Hopes from virtual world

Computer design technology opens new possibilities for young scientists to conduct pragmatic research

Belarus is not a rich country. Accordingly, it should focus not on the creation of new domestic medicines, which cost a great deal to develop, but on generic drugs. The latter are similar to well-known branded medicines, where patents have expired.

Until recently, this view was common, taking into consideration that the development of a modern drug by leading manufacturers might be too expensive. However, the latest computer design technology is allowing the pharmaceutical branch to make medicines not only several times quicker but significantly cheaper, with costs cut 2-3 times. Belarus can now afford to use its well-developed information technologies to design cutting edge medicines.

Scientists from the National Academy of Sciences’ Institute of Biophysics and Cell Engineering are hopeful that their successful mastery of computing methods will help them create a range of new medicines. Scientist Alexander Davidovsky recently reported to the Innovative Forum, held in Minsk, explaining that a new generation anti-tumour drug has been developed with the help of computer software. This is a first for Belarus, although the ‘recipe’ is yet to be chemically synthesised and gain a medical patent. Pre-clinical and clinical tests lie ahead but scientists are confident of success. “Our methods use powerful mathematical optimisation, avoiding tube testing. In turn, we can calculate the structure of a protein-receptor responsible for a particular disease,” Mr.
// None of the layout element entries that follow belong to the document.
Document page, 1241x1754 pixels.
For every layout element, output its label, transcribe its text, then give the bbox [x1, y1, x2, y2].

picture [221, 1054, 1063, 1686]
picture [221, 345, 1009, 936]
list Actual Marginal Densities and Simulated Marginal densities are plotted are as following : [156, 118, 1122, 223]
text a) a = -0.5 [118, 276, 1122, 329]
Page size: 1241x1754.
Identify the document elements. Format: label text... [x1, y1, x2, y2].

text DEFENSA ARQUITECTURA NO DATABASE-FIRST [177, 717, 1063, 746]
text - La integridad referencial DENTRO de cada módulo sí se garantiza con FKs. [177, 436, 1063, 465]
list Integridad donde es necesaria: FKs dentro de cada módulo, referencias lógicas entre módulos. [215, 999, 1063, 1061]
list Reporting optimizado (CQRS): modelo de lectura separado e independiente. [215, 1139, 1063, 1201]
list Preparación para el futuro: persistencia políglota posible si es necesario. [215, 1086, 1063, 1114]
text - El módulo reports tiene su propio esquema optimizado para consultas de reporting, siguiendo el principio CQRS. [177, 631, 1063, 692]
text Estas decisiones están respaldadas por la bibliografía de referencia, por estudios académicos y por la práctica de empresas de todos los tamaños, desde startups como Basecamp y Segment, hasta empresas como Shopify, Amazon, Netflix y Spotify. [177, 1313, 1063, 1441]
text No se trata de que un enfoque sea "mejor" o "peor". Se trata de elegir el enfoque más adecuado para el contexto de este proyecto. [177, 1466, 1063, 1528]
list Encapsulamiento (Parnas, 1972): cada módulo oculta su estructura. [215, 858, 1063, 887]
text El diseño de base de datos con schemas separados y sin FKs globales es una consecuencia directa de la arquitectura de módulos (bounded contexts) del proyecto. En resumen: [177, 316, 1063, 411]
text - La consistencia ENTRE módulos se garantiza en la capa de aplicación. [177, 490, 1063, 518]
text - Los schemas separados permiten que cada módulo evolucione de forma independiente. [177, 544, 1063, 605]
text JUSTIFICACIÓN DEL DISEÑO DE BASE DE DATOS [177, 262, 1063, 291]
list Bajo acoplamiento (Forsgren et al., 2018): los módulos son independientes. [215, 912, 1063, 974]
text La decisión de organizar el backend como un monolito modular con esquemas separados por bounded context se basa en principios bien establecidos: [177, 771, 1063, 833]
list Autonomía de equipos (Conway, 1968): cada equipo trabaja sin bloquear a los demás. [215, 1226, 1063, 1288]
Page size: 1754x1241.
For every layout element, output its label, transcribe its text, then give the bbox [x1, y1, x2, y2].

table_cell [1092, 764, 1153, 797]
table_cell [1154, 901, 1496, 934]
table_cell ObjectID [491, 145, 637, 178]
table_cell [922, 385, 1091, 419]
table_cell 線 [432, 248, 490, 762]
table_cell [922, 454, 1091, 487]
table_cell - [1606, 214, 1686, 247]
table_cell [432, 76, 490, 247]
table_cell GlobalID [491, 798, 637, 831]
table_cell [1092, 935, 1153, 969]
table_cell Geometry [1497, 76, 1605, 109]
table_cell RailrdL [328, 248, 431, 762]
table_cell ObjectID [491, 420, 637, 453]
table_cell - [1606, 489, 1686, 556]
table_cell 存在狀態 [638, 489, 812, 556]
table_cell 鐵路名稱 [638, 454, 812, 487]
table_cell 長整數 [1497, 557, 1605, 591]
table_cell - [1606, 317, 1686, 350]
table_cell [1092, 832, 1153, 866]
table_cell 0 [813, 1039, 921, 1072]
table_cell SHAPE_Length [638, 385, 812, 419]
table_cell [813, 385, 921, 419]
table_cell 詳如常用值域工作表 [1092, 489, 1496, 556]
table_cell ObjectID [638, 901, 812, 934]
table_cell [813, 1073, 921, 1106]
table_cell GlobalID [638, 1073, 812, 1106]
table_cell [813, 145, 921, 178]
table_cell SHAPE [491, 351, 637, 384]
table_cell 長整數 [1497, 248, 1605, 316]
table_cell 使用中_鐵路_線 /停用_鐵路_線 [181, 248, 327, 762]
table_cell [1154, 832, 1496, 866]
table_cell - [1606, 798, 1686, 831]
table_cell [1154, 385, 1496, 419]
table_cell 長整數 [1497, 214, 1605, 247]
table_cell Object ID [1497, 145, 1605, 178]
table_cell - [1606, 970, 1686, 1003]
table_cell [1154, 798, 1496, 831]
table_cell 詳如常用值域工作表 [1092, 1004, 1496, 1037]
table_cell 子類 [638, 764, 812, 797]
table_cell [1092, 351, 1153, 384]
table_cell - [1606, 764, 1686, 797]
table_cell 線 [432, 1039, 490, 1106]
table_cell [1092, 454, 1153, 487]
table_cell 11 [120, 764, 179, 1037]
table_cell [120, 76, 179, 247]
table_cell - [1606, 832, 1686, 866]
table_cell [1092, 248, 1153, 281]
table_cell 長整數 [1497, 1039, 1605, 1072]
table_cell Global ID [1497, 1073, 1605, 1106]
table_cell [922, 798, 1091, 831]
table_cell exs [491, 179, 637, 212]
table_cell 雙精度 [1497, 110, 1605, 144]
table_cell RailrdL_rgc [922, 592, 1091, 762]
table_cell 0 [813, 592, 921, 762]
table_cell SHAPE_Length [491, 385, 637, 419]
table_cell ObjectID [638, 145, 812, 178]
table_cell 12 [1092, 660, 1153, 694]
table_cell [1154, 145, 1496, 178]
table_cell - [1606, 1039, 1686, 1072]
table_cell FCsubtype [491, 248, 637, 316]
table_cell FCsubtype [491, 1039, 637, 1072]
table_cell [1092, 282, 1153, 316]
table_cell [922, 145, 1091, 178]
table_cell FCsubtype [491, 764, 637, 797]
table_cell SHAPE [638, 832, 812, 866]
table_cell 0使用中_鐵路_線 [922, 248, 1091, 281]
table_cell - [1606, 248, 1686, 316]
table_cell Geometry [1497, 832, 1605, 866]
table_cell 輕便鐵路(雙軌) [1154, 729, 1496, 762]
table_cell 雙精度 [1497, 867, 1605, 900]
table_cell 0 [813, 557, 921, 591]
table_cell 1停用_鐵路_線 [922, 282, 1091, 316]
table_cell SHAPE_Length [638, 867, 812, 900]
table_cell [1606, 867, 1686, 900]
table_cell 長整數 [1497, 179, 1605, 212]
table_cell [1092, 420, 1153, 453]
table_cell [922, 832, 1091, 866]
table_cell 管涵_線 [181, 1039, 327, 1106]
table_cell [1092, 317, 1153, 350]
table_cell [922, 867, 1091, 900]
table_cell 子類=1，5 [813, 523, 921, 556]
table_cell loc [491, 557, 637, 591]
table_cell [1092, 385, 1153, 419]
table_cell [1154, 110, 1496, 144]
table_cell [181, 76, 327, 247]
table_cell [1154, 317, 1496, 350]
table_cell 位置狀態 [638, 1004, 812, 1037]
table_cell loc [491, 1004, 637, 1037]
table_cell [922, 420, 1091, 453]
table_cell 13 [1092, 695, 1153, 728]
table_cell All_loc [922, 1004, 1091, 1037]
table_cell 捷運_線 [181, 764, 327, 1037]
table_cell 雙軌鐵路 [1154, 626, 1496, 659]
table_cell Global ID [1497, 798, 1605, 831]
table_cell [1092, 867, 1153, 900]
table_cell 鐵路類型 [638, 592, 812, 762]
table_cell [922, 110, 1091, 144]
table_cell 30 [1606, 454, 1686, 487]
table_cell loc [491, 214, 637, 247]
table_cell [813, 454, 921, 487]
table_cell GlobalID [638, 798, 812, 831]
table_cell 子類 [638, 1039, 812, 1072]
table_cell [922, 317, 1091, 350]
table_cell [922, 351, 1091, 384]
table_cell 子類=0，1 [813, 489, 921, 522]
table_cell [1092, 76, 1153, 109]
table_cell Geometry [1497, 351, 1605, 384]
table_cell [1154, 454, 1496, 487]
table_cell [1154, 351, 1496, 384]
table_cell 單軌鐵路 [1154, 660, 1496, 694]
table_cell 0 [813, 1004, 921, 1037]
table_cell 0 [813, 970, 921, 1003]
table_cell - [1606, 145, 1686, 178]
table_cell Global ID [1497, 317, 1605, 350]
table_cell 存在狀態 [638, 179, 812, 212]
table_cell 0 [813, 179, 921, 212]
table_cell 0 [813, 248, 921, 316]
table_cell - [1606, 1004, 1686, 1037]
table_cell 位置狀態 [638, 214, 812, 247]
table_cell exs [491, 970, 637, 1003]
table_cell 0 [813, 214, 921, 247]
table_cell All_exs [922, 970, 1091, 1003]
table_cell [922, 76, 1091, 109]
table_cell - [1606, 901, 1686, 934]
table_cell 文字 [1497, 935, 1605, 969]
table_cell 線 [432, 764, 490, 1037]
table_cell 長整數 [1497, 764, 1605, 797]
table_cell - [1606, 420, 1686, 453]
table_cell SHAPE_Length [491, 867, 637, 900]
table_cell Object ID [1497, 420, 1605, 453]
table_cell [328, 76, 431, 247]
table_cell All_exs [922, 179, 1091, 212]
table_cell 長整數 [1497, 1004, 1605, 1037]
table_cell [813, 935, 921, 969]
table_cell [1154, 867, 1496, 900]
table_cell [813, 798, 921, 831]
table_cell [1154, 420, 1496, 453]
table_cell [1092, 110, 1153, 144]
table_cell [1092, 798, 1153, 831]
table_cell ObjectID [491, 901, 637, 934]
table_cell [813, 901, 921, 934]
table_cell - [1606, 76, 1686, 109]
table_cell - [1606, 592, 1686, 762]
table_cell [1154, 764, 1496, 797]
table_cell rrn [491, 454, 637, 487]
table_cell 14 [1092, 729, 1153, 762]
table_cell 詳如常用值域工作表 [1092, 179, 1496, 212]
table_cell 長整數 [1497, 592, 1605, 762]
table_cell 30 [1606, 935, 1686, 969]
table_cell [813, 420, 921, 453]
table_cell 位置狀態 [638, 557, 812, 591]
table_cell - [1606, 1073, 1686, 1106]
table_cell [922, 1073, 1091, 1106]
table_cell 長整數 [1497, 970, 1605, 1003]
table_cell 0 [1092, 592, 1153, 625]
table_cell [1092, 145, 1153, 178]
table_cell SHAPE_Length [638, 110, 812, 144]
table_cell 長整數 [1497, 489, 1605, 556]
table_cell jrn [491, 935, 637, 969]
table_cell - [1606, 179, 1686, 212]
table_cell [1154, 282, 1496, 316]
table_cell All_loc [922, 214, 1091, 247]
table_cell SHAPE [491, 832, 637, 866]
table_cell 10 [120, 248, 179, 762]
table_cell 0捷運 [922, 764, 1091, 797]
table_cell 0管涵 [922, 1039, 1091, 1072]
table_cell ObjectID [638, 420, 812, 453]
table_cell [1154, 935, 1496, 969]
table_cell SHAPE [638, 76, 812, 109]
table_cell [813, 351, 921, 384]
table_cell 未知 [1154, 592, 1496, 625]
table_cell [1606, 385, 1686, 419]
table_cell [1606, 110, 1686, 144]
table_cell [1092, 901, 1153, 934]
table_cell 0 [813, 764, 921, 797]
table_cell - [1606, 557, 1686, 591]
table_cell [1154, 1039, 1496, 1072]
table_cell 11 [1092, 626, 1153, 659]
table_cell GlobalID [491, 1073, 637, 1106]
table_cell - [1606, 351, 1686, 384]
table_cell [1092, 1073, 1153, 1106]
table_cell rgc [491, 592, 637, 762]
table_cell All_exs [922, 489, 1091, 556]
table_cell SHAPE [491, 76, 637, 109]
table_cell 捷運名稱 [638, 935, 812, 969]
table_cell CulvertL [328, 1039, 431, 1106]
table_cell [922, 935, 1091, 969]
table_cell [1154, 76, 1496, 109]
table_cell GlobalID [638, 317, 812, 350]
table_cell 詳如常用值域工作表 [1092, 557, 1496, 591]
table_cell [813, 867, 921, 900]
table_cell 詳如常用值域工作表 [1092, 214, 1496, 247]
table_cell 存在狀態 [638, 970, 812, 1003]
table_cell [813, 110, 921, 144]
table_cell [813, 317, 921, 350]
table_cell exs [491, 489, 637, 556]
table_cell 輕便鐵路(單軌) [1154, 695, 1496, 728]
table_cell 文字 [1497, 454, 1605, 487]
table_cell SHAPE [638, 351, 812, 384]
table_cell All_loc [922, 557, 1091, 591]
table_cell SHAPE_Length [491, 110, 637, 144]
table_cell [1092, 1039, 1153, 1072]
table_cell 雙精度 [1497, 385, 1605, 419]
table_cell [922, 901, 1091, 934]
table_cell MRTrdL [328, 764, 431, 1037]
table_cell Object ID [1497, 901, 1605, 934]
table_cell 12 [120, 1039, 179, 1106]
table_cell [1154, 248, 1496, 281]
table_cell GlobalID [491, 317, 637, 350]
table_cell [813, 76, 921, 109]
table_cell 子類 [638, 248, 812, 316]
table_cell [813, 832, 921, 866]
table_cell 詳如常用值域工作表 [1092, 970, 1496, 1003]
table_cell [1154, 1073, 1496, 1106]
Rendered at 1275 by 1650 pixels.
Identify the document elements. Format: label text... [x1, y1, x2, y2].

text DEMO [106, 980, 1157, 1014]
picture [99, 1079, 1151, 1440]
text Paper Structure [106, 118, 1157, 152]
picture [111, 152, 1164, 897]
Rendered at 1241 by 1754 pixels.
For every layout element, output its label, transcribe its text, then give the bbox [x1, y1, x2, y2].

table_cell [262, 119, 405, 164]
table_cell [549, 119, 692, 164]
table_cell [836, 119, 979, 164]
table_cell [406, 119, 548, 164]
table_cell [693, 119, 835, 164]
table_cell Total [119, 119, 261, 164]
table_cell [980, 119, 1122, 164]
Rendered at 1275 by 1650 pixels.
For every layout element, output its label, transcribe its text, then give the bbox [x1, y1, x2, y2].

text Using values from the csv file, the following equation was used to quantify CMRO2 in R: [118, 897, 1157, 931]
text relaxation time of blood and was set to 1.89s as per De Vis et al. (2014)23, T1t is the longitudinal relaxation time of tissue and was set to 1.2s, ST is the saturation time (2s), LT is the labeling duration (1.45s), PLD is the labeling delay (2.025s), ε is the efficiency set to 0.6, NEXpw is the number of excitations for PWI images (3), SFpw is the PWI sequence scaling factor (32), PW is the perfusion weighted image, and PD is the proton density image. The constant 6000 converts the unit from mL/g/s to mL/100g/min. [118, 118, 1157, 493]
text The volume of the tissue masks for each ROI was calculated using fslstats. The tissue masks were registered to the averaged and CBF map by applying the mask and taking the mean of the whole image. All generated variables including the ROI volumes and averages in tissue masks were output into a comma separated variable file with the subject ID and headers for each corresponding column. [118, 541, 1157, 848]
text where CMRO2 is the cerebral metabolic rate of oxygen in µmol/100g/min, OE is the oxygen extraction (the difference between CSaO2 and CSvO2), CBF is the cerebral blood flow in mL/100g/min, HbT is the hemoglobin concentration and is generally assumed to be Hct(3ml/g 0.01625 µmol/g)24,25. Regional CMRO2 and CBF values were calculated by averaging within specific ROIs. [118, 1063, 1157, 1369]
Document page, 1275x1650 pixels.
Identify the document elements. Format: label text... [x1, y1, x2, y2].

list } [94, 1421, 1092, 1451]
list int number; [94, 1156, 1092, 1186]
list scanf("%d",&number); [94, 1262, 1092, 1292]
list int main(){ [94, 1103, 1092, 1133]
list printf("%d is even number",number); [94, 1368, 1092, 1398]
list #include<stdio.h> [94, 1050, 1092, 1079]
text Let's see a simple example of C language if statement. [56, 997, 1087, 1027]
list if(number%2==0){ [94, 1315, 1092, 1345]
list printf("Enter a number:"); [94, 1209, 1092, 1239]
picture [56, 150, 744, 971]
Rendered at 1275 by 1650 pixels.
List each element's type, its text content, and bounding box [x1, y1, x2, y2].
Davidovsky stressed. “This means we can predict or select (from millions of chemical combinations) those which best ‘match’ this protein-receptor. On being located in a certain place, these combinations can actively block a protein, allowing recovery.”

Scientists are now searching for additional ways to practically realise their idea. “We’ve decided to co-operate with the Russians, who are now actively developing computer software for creating medicines. At a profit, they are fulfilling orders for the computer design of drugs, placed by famous global manufacturers,” notes Valery Veresov, the head of Cell Structural Biophysics (a thematic scientific group). The doctor of biological sciences tells us, “Jointly with the Centre for Theoretical Problems of Physico-Chemical Pharmacology at the Russian Academy of Sciences, we’ve applied to the Interstate Target Programme for CIS States’ Innovative Co-operation for 2011-2020, hoping to gain financing. Joint research using our SKIF supercomputer could result in the production of new drugs.”

This branch is a priority worldwide. Not long ago, the USA hosted an international congress gathering producers and developers of medicines, where it was noted that computer designed drugs are now responsible for six percent of the market. Western specialists say that, by 2020, computer designed medicines will comprise 30 percent of the total, rising to 90 percent by 2050.